The spines often present on the free inner edges of the first and second maxillæ (Figs. 54, 62) form rude combs which seem to clean the antennæ, etc., often aiding the tibial combs in this operation.

The submentum and mentum, or the mentum when no submentum is differentiated (with the gula, when present), appear to be collectively homologous with the cardines of the first pair of maxillæ, together with the palpifers and the stipites.[[15]] These pieces are more or less square, and have a slightly marked median suture in Termitidæ, the sign of primitive fusion or coalescence.

The most primitive form of the second maxillæ occurs in the Orthoptera and in the Termitidæ. The palpifer is either single (Periplaneta, Diapheromera, Gryllidæ) or double (Blatta orientalis, Locustidæ). In Prisopus the single piece in front of the palpifer is in other forms divided, each half (Blatta, Locustidæ, Acrydidæ) bearing the two “paraglossæ,” which appendages in reality are the homologues of the lacinia and galea of the first maxillæ.[[16]] In the Termitidæ (Fig. 65) the lingua is not differentiated from the palpifer, and the two paraglossæ (or the lamina externa and interna of some authors) with the palpus are easily seen to be the homologues of the three lobes of the first maxillæ.
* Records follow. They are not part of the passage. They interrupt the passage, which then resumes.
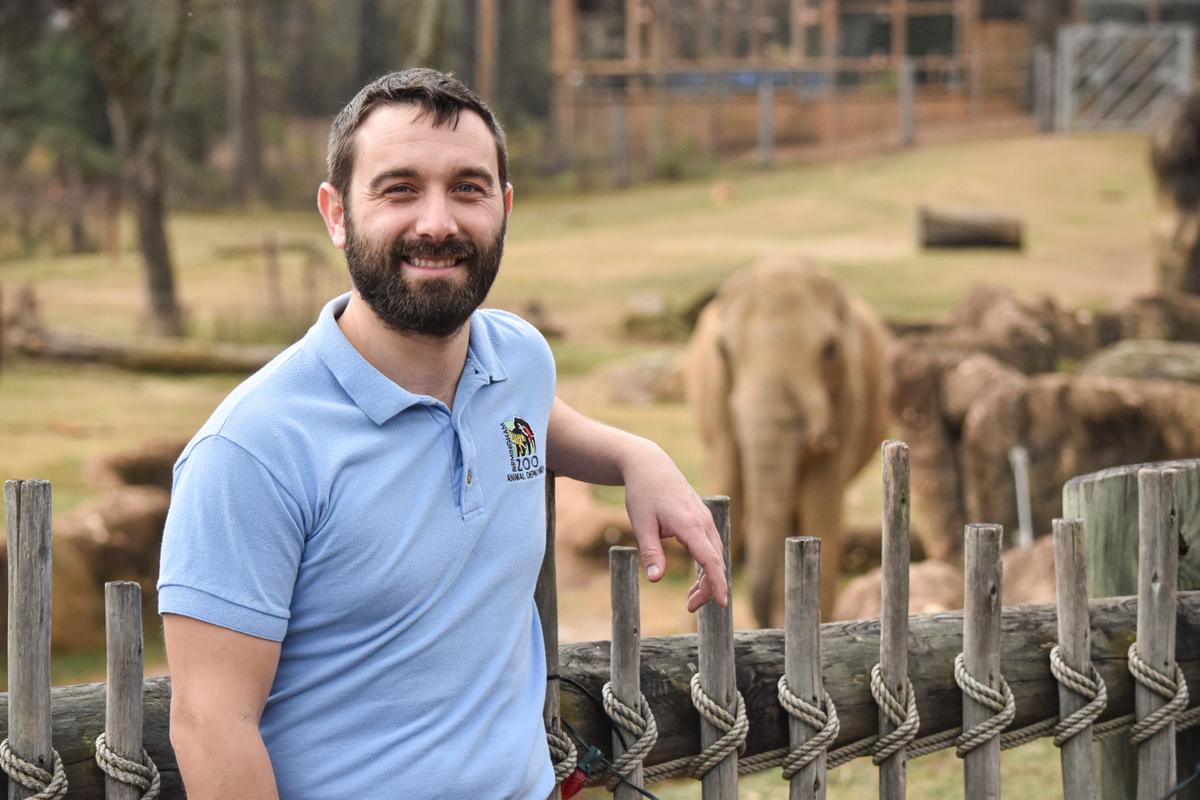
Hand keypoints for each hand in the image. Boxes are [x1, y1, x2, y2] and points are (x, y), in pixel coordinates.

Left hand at [620, 442, 729, 611]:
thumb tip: (655, 579)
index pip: (710, 559)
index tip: (722, 603)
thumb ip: (651, 552)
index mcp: (690, 524)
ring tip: (691, 600)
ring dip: (707, 578)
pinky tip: (697, 579)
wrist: (649, 464)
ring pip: (715, 554)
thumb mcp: (642, 524)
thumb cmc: (643, 493)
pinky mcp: (701, 518)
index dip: (717, 583)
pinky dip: (706, 565)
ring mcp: (705, 519)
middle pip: (715, 561)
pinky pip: (710, 546)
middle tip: (690, 608)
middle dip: (708, 587)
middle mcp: (703, 521)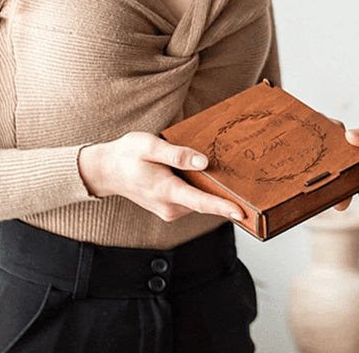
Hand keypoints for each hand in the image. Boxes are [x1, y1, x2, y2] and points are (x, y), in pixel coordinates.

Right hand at [78, 131, 244, 223]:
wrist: (108, 170)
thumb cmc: (128, 155)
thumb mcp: (150, 146)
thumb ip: (177, 154)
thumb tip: (204, 162)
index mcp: (166, 191)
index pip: (200, 202)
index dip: (223, 207)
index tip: (242, 213)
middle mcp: (170, 206)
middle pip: (206, 203)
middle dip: (227, 196)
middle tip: (250, 185)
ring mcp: (170, 210)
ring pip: (201, 201)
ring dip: (214, 191)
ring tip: (231, 175)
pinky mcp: (171, 207)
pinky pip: (194, 200)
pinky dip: (203, 191)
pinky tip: (208, 176)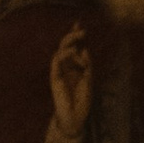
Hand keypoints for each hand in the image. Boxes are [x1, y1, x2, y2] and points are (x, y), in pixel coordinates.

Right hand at [49, 23, 91, 142]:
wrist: (74, 118)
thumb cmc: (82, 101)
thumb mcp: (89, 80)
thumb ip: (87, 65)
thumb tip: (84, 48)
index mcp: (74, 68)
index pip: (73, 48)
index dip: (74, 36)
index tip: (79, 24)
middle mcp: (65, 67)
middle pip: (65, 46)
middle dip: (72, 36)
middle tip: (82, 30)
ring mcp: (59, 72)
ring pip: (60, 51)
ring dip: (70, 46)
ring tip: (79, 48)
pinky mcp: (54, 77)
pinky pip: (56, 61)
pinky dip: (65, 55)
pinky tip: (74, 54)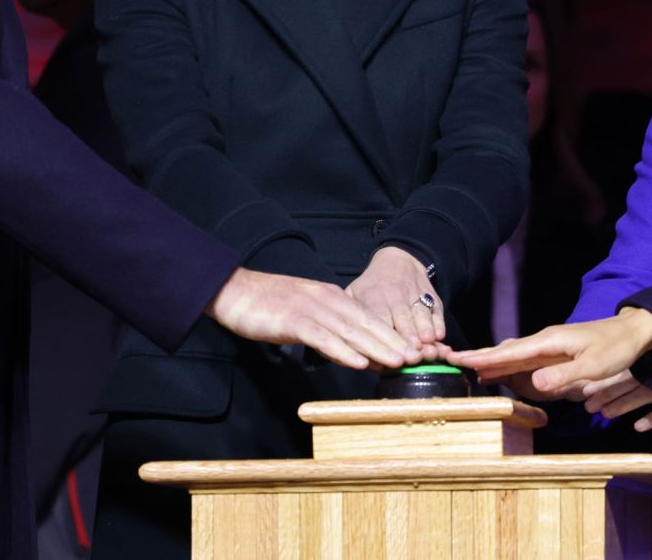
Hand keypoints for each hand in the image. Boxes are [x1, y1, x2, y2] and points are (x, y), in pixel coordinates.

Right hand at [207, 267, 416, 369]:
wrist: (234, 290)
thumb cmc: (268, 304)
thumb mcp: (305, 313)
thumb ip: (329, 327)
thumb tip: (354, 349)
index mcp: (332, 296)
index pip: (367, 318)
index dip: (391, 334)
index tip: (412, 350)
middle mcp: (327, 299)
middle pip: (366, 324)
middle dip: (393, 341)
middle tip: (417, 358)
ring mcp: (311, 309)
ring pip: (351, 331)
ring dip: (376, 347)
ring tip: (398, 362)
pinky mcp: (294, 321)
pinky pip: (323, 338)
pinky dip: (342, 351)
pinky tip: (358, 362)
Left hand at [347, 246, 443, 361]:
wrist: (399, 259)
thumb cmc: (372, 286)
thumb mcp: (353, 293)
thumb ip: (347, 317)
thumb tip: (339, 345)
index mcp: (373, 298)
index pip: (377, 320)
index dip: (381, 337)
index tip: (385, 354)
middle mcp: (395, 297)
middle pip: (401, 320)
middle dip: (406, 339)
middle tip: (410, 358)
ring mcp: (414, 295)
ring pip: (419, 314)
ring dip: (423, 330)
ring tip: (426, 346)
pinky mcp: (431, 296)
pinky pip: (435, 309)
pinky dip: (438, 322)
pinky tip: (438, 335)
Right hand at [447, 307, 651, 397]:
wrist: (634, 334)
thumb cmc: (616, 348)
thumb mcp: (593, 366)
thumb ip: (563, 376)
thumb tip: (531, 383)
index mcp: (549, 342)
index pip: (510, 351)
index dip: (484, 357)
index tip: (459, 358)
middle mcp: (544, 342)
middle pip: (506, 351)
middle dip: (480, 357)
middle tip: (452, 361)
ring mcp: (549, 348)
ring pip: (513, 355)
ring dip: (492, 362)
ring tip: (470, 370)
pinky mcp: (556, 355)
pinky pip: (526, 361)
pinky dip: (509, 366)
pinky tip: (501, 372)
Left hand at [582, 366, 651, 431]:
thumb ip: (651, 373)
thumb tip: (619, 383)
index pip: (627, 370)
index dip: (606, 379)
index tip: (585, 387)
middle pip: (632, 382)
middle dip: (608, 392)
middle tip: (587, 404)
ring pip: (647, 394)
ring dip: (624, 404)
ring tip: (604, 413)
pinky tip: (638, 426)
In the Perlidæ (Pteronarcys, Fig. 66) the palpifer is divided, while the four paraglossæ arise, as in Prisopus and Anisomorpha, from an undivided piece, the lingua not being visible from without. In the Neuroptera the lingua or ligula is a large, broad, single lobe, without “paraglossæ,” and the palpifer is either single (Myrmeleon, Fig. 67), or divided (Mantispa, Fig. 68). In Corydalus (Fig. 29) the palpifer forms a single piece, and the lingua is undivided, though lobed on the free edge.
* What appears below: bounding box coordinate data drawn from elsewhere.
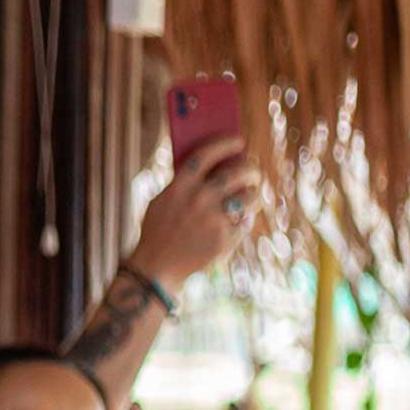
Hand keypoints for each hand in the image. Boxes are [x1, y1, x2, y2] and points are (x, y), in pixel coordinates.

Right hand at [131, 137, 255, 284]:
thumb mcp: (161, 203)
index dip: (224, 144)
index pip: (207, 155)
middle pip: (238, 173)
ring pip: (248, 198)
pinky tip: (234, 224)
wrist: (156, 268)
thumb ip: (184, 184)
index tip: (238, 141)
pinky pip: (243, 223)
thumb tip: (218, 166)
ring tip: (249, 197)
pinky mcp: (224, 238)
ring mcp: (213, 219)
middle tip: (253, 172)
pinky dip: (241, 222)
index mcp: (179, 187)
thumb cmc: (158, 231)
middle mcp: (198, 199)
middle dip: (251, 170)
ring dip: (252, 196)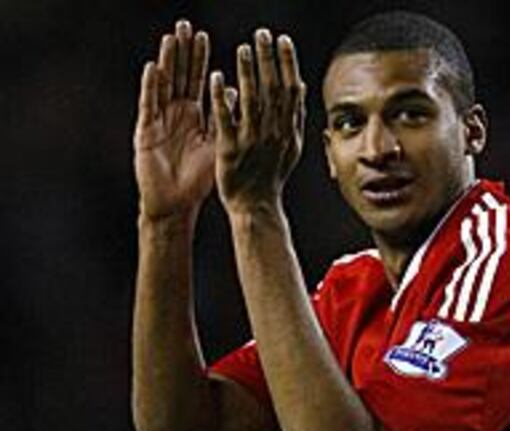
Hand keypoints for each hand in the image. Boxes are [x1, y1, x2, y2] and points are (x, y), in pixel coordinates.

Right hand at [133, 20, 214, 220]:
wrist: (176, 204)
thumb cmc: (198, 179)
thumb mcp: (217, 144)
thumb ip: (226, 118)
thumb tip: (242, 91)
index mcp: (194, 116)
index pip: (196, 81)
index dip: (199, 60)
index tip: (203, 36)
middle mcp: (175, 114)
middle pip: (179, 76)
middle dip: (181, 52)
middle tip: (184, 26)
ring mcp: (158, 120)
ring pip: (164, 85)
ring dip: (167, 62)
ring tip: (171, 38)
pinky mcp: (146, 131)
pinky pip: (150, 105)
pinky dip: (152, 87)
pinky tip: (155, 68)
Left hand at [210, 30, 305, 214]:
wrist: (257, 206)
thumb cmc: (271, 176)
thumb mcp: (290, 146)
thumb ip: (294, 116)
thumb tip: (299, 85)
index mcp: (288, 130)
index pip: (290, 90)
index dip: (286, 63)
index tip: (282, 41)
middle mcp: (274, 133)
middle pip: (272, 90)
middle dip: (268, 60)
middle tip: (261, 35)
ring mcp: (252, 141)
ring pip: (252, 101)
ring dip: (247, 72)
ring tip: (242, 49)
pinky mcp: (231, 150)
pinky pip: (226, 119)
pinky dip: (222, 97)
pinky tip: (218, 77)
Fig. 65.—Second maxillæ of Termopsis angusticollis: li, the homologue of the lacinia; le, galea.

In the metabolic orders above the Neuroptera the lingua is variously modified, or specialized, with no vestiges of the lacinia or galea, except in that very primitive moth, Eriocephala, in which Walter found a minute free galea, me, and an inner lobe (Figs. 76, 77), the lacinia.